--- ACTION ITEM ---
Transcribe everything from the line containing "銅鑼灣 駱克道511號2樓" down to the line containing "Laminoirs électriques", both included. Leave the pictures out of your answer.

START PROVIDED MATERIAL

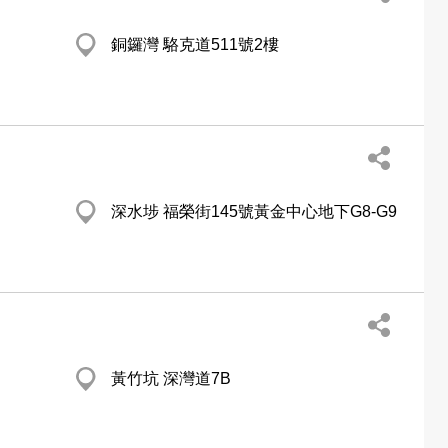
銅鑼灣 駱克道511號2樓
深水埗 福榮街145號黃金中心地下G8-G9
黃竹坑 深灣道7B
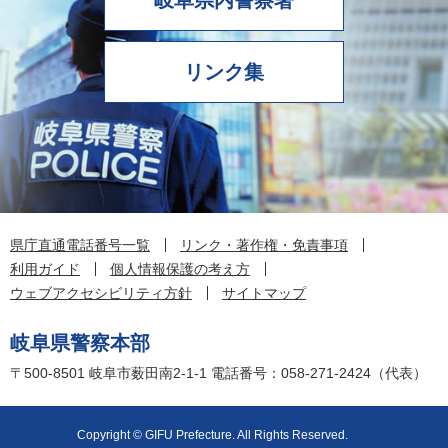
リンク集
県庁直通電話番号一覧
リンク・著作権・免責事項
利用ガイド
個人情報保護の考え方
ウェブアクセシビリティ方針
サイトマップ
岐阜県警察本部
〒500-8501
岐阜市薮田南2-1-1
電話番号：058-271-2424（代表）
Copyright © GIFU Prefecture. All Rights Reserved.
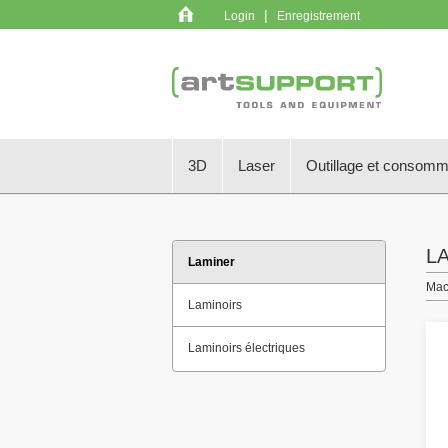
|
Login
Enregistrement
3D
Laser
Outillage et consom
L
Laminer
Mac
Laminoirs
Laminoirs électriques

END PROVIDED MATERIAL
START PROVIDED MATERIAL

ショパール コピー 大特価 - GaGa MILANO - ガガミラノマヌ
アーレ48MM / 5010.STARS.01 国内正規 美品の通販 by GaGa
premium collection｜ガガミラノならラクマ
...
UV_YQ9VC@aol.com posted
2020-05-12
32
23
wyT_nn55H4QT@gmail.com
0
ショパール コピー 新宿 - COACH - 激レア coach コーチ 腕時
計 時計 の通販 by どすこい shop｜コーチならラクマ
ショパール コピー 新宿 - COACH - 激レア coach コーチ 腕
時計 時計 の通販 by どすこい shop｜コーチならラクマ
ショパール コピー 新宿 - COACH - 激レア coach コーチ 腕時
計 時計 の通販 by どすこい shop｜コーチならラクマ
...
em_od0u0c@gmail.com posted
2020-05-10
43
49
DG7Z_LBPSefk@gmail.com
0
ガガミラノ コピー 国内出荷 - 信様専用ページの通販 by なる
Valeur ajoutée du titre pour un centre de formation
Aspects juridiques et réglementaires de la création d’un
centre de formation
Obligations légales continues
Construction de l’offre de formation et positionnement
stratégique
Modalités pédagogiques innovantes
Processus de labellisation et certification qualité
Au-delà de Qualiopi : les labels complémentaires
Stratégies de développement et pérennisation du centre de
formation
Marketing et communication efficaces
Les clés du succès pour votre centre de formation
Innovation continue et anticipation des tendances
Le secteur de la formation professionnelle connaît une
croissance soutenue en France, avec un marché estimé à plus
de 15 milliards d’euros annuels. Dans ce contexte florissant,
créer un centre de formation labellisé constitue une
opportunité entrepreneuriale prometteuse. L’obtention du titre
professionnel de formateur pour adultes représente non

END PROVIDED MATERIAL
START PROVIDED MATERIAL

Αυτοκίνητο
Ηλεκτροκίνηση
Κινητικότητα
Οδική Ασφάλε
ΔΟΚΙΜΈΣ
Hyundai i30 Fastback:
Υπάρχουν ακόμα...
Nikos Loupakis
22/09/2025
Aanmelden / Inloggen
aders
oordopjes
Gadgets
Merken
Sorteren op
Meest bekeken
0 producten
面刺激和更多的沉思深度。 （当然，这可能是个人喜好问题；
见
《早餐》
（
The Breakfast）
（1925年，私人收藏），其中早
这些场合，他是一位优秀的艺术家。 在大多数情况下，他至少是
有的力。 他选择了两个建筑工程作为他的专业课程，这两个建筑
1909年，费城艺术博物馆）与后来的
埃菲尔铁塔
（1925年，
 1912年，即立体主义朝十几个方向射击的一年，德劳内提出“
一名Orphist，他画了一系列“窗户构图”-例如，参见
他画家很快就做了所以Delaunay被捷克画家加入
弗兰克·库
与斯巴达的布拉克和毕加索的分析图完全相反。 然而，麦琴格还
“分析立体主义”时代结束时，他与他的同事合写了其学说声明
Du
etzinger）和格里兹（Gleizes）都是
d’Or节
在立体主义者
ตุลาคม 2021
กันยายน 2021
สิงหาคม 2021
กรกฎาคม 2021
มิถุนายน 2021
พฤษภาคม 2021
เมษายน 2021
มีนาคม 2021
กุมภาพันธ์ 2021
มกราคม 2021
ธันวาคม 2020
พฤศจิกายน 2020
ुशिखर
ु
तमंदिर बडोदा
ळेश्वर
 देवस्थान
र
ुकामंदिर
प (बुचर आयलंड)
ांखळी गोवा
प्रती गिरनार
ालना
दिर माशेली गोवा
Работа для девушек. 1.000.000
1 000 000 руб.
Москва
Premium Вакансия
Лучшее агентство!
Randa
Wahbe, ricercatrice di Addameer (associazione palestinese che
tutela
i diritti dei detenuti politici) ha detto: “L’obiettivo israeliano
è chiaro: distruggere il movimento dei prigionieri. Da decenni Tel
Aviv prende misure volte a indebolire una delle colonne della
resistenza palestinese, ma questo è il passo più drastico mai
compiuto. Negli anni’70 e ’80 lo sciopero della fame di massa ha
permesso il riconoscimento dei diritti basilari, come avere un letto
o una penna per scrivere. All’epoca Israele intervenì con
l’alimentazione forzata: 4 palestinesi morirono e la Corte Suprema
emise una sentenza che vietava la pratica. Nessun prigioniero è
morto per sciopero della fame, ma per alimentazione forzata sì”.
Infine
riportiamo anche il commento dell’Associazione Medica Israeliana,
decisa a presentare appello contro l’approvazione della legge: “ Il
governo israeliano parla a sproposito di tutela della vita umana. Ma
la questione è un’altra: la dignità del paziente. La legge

END PROVIDED MATERIAL

--- RESPONSE BELOW ---
銅鑼灣 駱克道511號2樓
深水埗 福榮街145號黃金中心地下G8-G9
黃竹坑 深灣道7B
リンク集
県庁直通電話番号一覧
リンク・著作権・免責事項
利用ガイド
個人情報保護の考え方
ウェブアクセシビリティ方針
サイトマップ
岐阜県警察本部
〒500-8501
岐阜市薮田南2-1-1
電話番号：058-271-2424（代表）
Copyright © GIFU Prefecture. All Rights Reserved.
|
Login
Enregistrement
3D
Laser
Outillage et consom
L
Laminer
Mac
Laminoirs
Laminoirs électriques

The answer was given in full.